3.2.5. Support Vector Machine (SVM)
A SVM is a supervised learning algorithm that can be extensively employed for statistical regression and classification analysis
[34]. It is based on a method for finding a particular type of linear model known as the maximum-margin hyperplane. In order to visualize the maximum-margin hyperplane, consider a two-class dataset whose classes are linearly separable, which means that a hyperplane in the input space correctly classifies all training instances
[35]. After being transformed by a nonlinear function, i.e., kernel function, the algorithm process enables SVM to fit the n-dimensional feature space into a K-dimensional hyperplane (K >
n)
[16]. SVM algorithms are frequently used in E-Nose related applications
[30]. Commonly used SVM algorithms include successive projection algorithm-support vector machine, support vector regression, and least squares support vector machine
[29].
4. Applications of E-Nose in Tea Quality Evaluation
In the tea industry, tea quality management is considered a critical responsibility. As a result, tea quality and nutrition throughout tea processing must be analyzed so as to maintain the top quality of marketed tea products. However, due to the high cost of tea items, adulteration is common, resulting in a flood of tea products bearing false brand names in the market and unscrupulous vendors profiting from the awful fakes. As a result, distinguishing between genuine and counterfeit products is difficult [36]. According to numerous reports, E-nose is a potential technology for monitoring the authenticity of food products [37]. Table 3 summarizes a set of E-noses utilized in combination with various pattern recognition algorithms to assess the quality of varied tea types from the last 10 years. E-nose devices were employed to categorize and differentiate different tea types according to their origins, quality grades, adulteration degree based on the mix ratios, and drying processes, and to monitor the smell variation of fermentation (Table 3).

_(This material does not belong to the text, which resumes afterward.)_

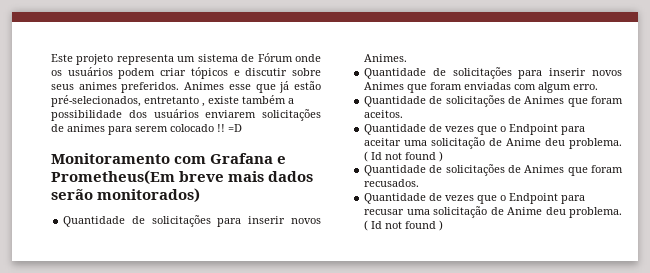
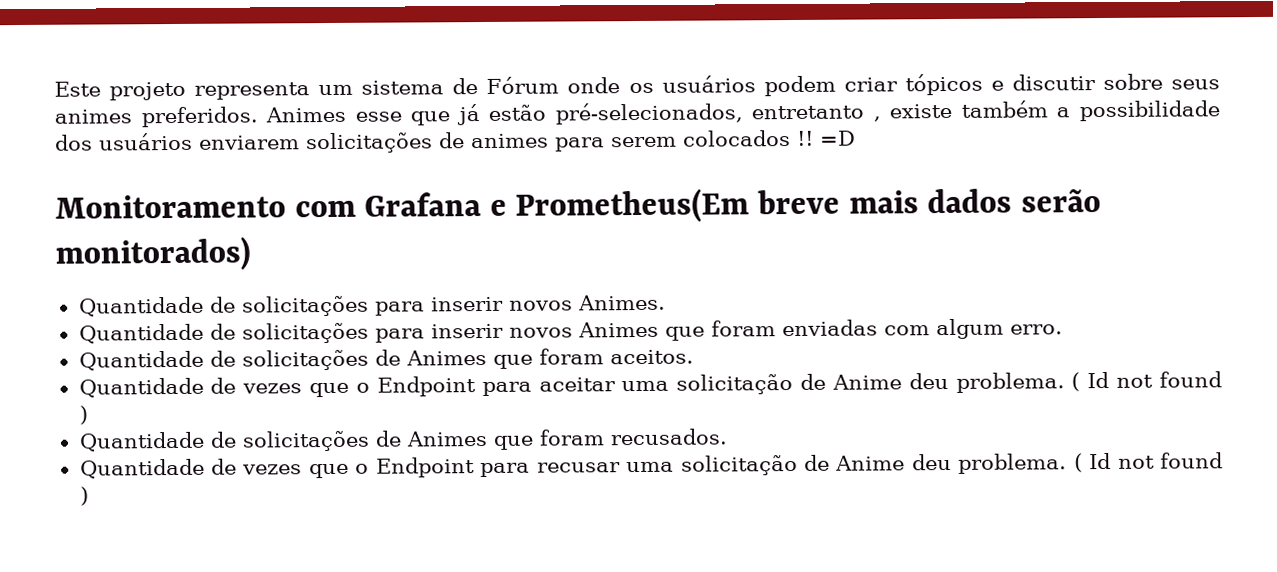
[170,124,214,132] colocado -> [682,130,791,147] colocados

Table 3. Description of various E-nose configurations and pattern recognition methods used for tea quality evaluation.
Tea polyphenols, amino acids, and caffeine are responsible for forming the astringency and bitterness of tea. Even though many methods have been developed to evaluate tea’s taste, this task has always been challenging. In this regard, a rapid and feasible method was established using E-nose and mathematical modelling to identify the bitterness and astringent taste of green tea samples. The findings revealed that the BPNN model was more reliable than the PLSR and MLR models in examining the bitterness and astringency of tea infusions [41].
Processing technology is crucial in providing the distinctive flavor of black tea, including withering, rolling, fermentation, and drying processes. Yang et al. [48] employed E-nose to examine the volatile profile of Congou black tea, as well as the changes in the aroma features across the different variable-temperature final firing processes. The applied PLS-DA clearly differentiated the tea samples by different drying conditions.